There was no answer to that, Bloomfield thought. Mr. Newton was one of nature’s favourite layabouts. He had feigned illness so long he would not know how to find the strength to go for an interview.
“I see Betty Rowe is here tonight...”
Albert tightened up inside.
“She asked if you were coming...”
Albert lit a cigarette.
“Have you thought about what I suggested the last time we met?”
The boy grinned. “Yeah. No!”
Peter Bloomfield felt the immediate urge to rant at the youth. He calmed himself and said: “There’s nothing wrong with being a police constable, Albert.”
“No?” Albert savagely stubbed his cigarette into the palm of one hand – a feat he had perfected since seeing it done on television by a so-called hard man. “They’re underpaid, nobody likes ’em and I don’t want my head kicked in at demos...”
“Ah, “the vicar smiled, placing a hand on the boy’s shoulder. “I see.” He didn’t really! “You think all policemen spend their time getting maltreated?”
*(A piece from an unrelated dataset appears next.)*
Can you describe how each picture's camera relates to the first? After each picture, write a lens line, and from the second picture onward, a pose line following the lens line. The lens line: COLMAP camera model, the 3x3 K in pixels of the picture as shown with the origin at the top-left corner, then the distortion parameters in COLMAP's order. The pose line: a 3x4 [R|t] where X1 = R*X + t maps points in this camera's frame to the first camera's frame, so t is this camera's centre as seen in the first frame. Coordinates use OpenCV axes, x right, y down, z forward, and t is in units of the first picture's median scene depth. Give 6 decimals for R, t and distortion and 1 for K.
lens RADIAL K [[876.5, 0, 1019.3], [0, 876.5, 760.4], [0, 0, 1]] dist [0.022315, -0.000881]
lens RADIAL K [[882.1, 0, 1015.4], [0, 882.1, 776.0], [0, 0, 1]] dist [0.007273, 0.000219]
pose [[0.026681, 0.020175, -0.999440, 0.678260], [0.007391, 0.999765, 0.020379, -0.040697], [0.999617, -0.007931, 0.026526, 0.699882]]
“Don’t they?” Albert wanted to hurt. Ever since the vicar had suggested he join the force he had seriously tried to get his inner-self to agree. He liked the idea of walking round his district in a nice blue uniform. He enjoyed the prospect – imaginary, of course – of apprehending villains. Yet, he couldn’t go against public opinion and his mates.
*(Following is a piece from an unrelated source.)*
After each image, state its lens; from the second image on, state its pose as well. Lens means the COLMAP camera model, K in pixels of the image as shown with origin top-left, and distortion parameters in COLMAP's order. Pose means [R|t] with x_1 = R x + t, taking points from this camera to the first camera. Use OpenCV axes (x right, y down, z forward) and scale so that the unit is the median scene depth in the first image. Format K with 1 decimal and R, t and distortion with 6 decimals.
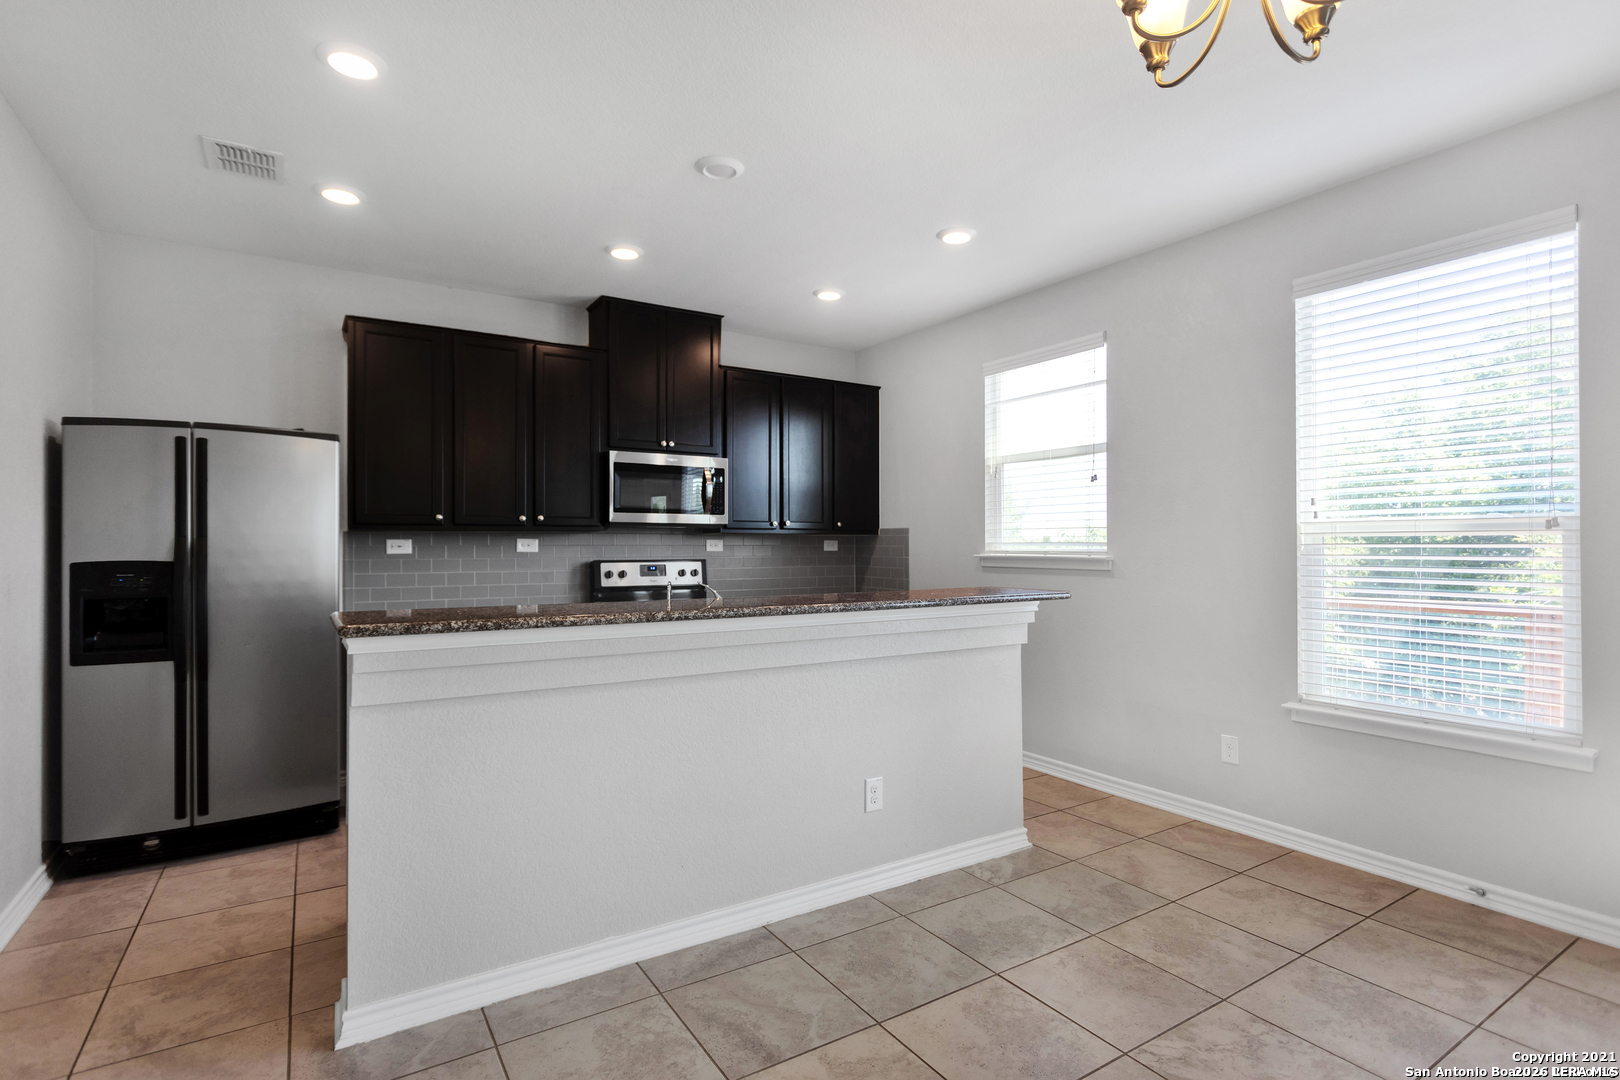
lens RADIAL K [[818.6, 0, 854.0], [0, 818.6, 543.6], [0, 0, 1]] dist [-0.001039, -0.000346]
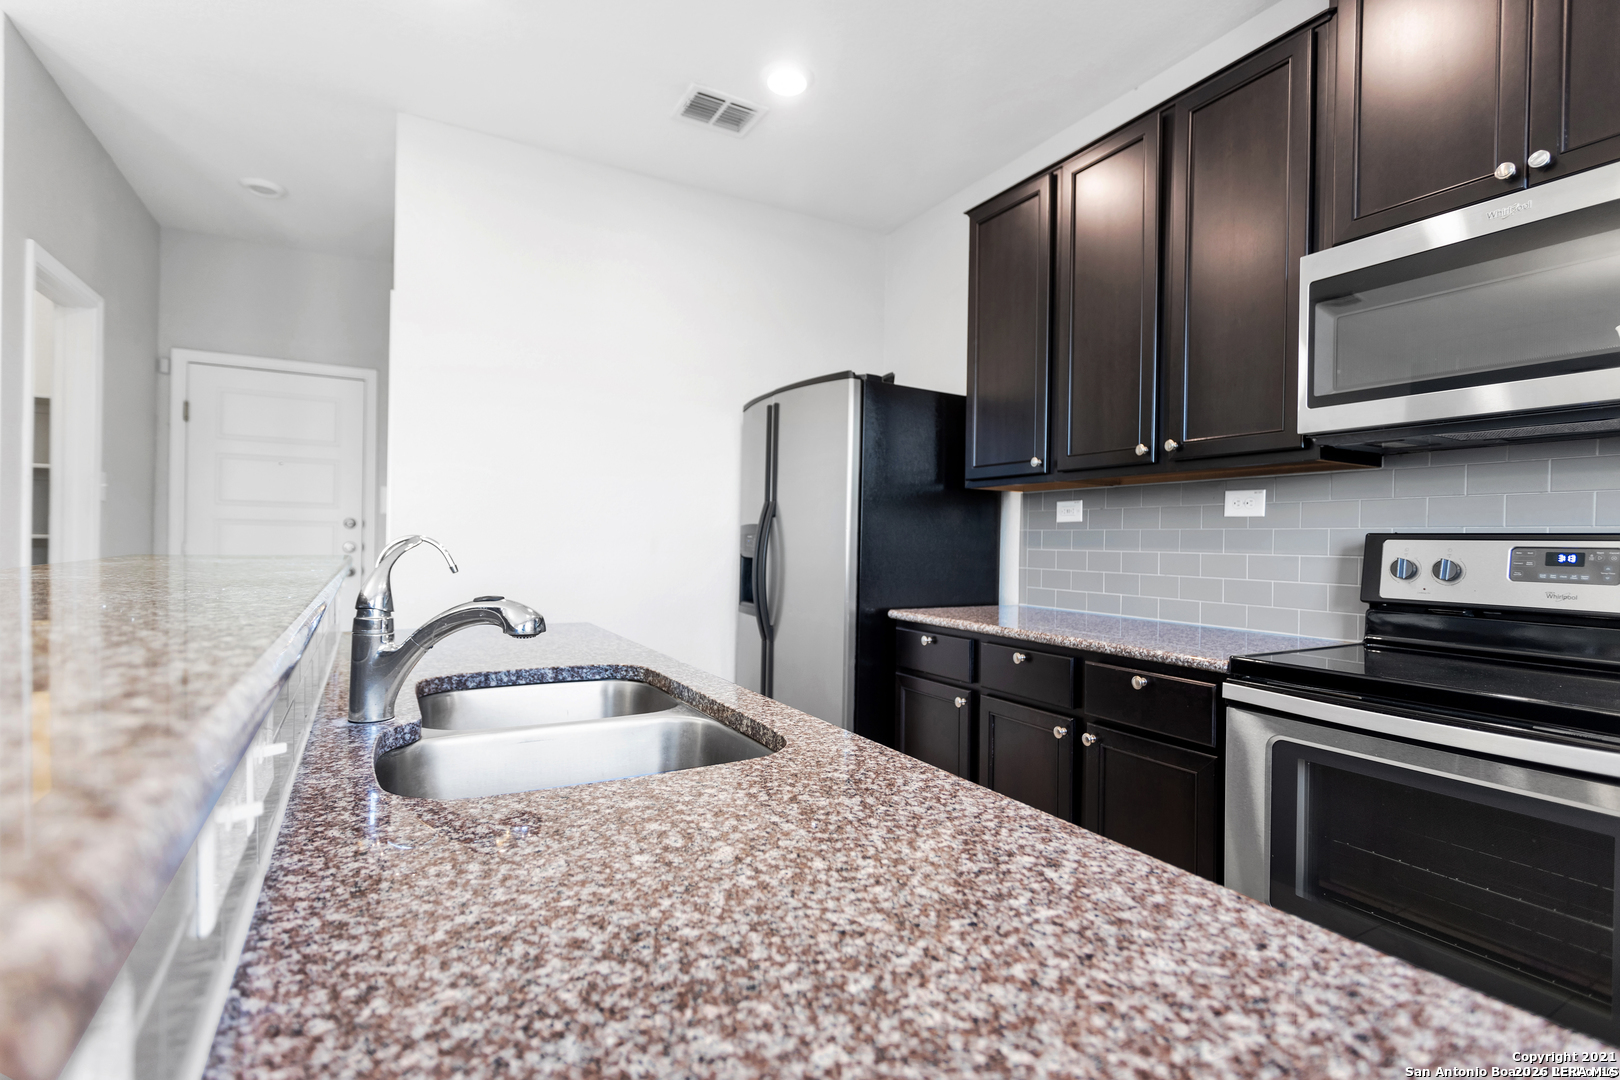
lens RADIAL K [[827.5, 0, 810.0], [0, 827.5, 540.0], [0, 0, 1]] dist [0.049647, 0.000173]
pose [[-0.103475, -0.003808, -0.994625, 0.138469], [-0.008842, 0.999957, -0.002909, 0.028335], [0.994593, 0.008493, -0.103504, 0.786121]]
“What I had in mind,” the vicar continued with his infectious enthusiasm, “was a course at a police college. None of the beat pounding trivia for you, Albert. I have funds at my disposal. The Church would provide a grant to see you through the course...” His face broke into a benevolent smile and his eyes searched through Albert – almost to the closed soul-door.
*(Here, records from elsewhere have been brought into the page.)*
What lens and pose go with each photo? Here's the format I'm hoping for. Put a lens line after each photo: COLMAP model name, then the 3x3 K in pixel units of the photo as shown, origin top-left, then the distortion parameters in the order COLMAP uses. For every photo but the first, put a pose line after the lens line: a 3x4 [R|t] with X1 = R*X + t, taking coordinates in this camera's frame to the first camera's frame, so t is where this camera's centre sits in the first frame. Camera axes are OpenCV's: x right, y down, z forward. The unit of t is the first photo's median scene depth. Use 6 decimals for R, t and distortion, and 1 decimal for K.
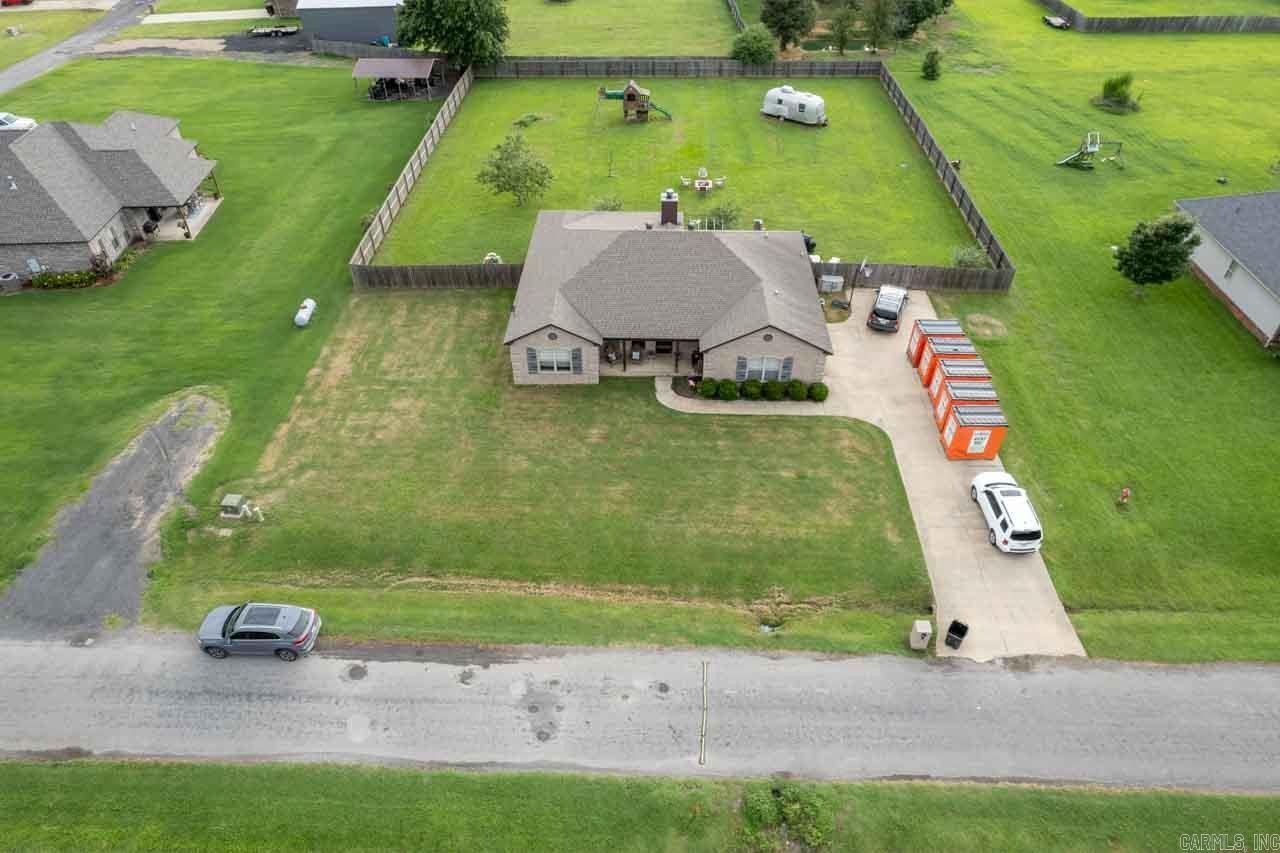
lens RADIAL K [[826.7, 0, 640.0], [0, 826.7, 426.5], [0, 0, 1]] dist [-0.080057, 0.072290]
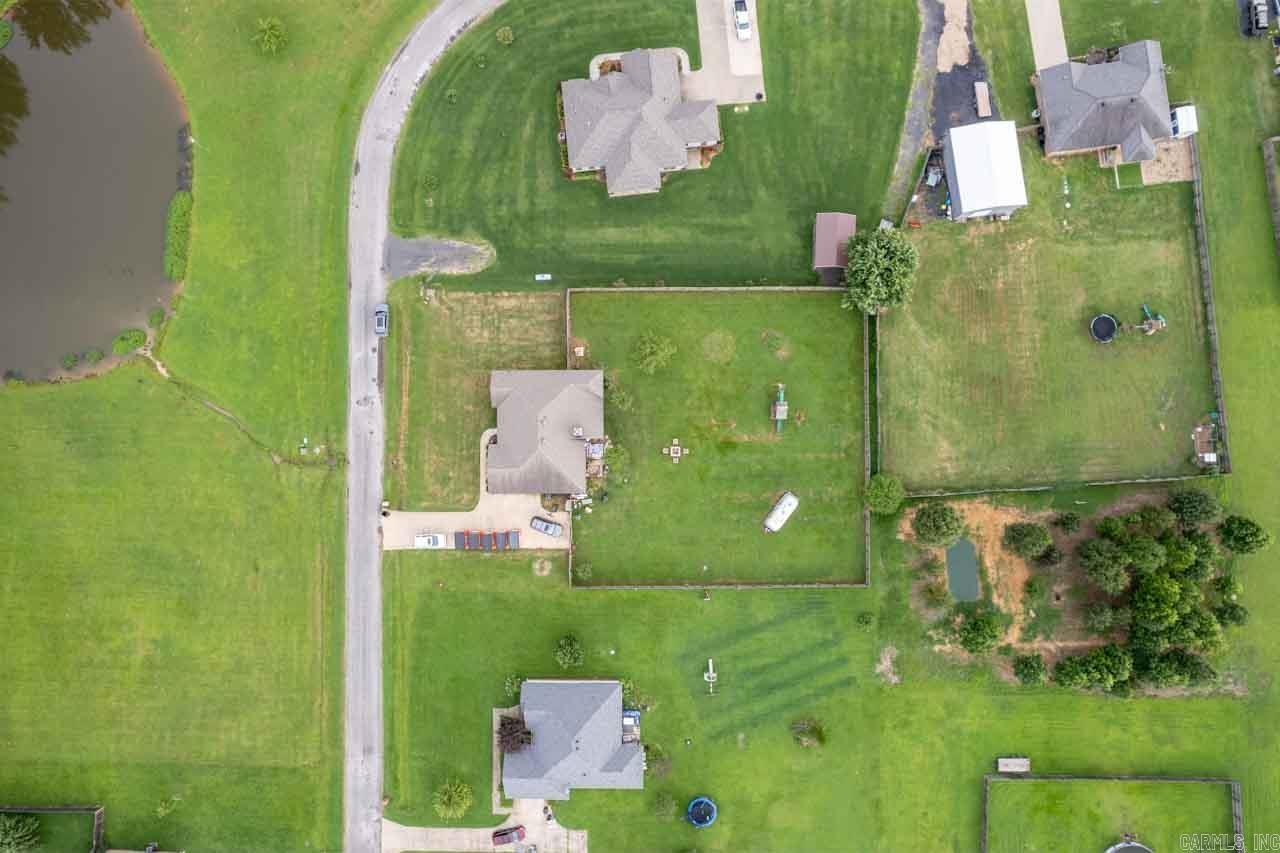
lens RADIAL K [[826.7, 0, 640.0], [0, 826.7, 426.5], [0, 0, 1]] dist [-0.080057, 0.072290]
pose [[0.032622, 0.999301, -0.018238, 0.082237], [-0.653376, 0.035131, 0.756218, -2.548593], [0.756330, -0.012753, 0.654066, -0.406551]]
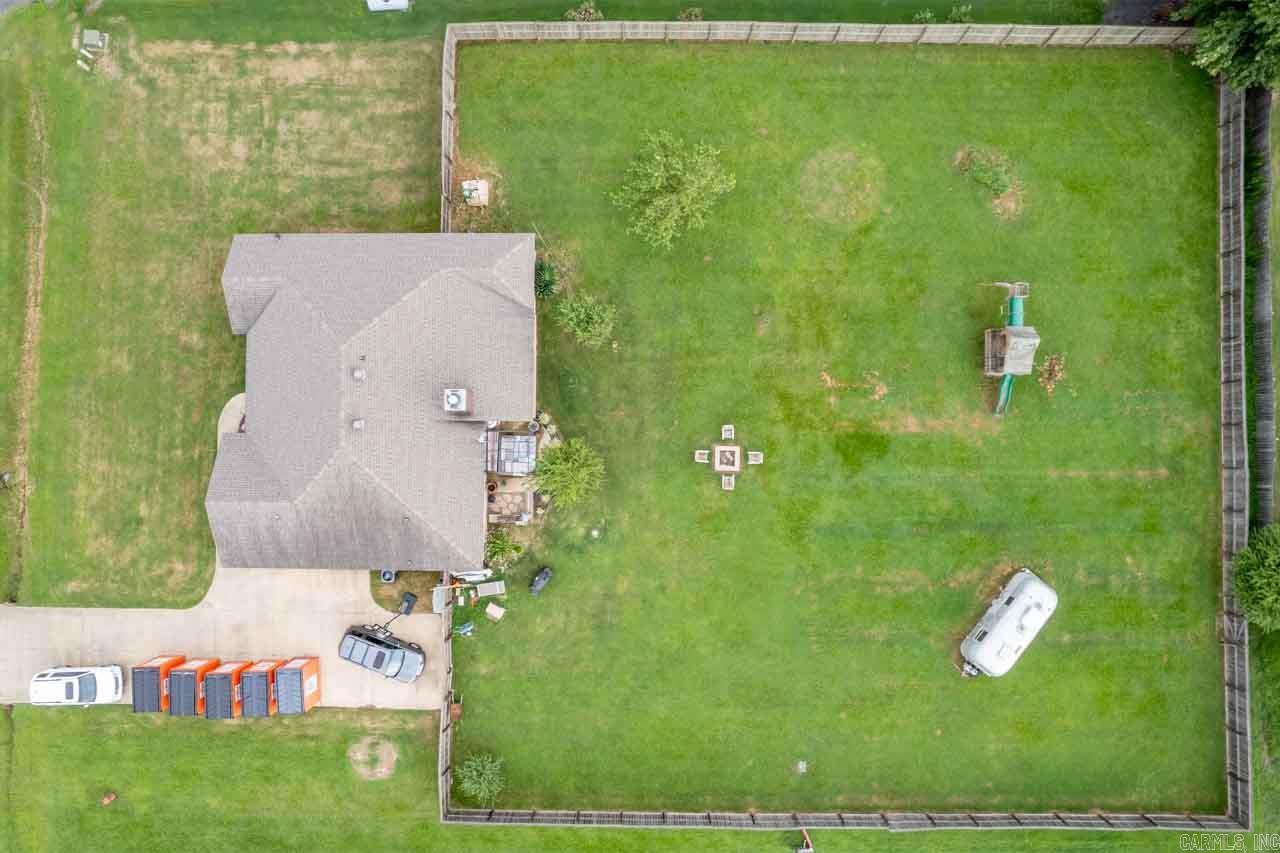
lens RADIAL K [[826.7, 0, 640.0], [0, 826.7, 426.5], [0, 0, 1]] dist [-0.080057, 0.072290]
pose [[0.021283, 0.999669, -0.014461, 0.092094], [-0.648000, 0.024808, 0.761236, -1.208291], [0.761343, -0.006831, 0.648313, 0.772619]]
Albert hesitated. He wanted to accept – on the spot. He wanted to tell this man that he was the best person he had ever met... and couldn’t. His upbri
nging forbade any emotional response. His father’s constant claims that the State owed its citizens a living, that nobody got anywhere offering their services stuck in his mind; and in his heart.
“I tell you, Joe – they’ve got birds in there would turn your head,” Billy remarked as they lounged outside the church hall.
“Wot’s keepin’ us from getting a few?” Don asked.
Joe scowled. He’d had his bit for the day and tomorrow was Tuesday. He had to keep reasonably virile for Tuesday! “Christ – you wanna go in?” he asked sulkily.
“Yeah!”
“Okay...” Joe shoved the door open and faced a frightened goody-goody boy. “Move aside, pansy,” Joe shouted, shoving the boy over amid a collection of flying tickets.
For a moment, nobody noticed their arrival. Then, when Billy grabbed one of the girls, a scream split the hall into factions and Joe’s mob found themselves confronted by hostile glares. Just glares. Nothing else.
“Keep dancin’,” Joe announced. “We ain’t goin’ to rape you bleedin’ virgins.” He grinned and added in a stage-whisper to Billy, “Are we?”
“I bloody-well am,” Billy said in a loud voice. “That one over there!” He indicated a girl of about fifteen wearing a mini and a tight blouse. Billy took a step towards the girl...
“Just a moment!” Peter Bloomfield tried to control his seething anger. First, he turned the record player off, then he walked through the parting crowd of his flock and stood facing Joe Hawkins. He recognised Joe; knew that this was the most serious crisis ever to be thrust upon his small gathering. Joe represented evil; Lucifer in clip-on braces and wearing devilish boots.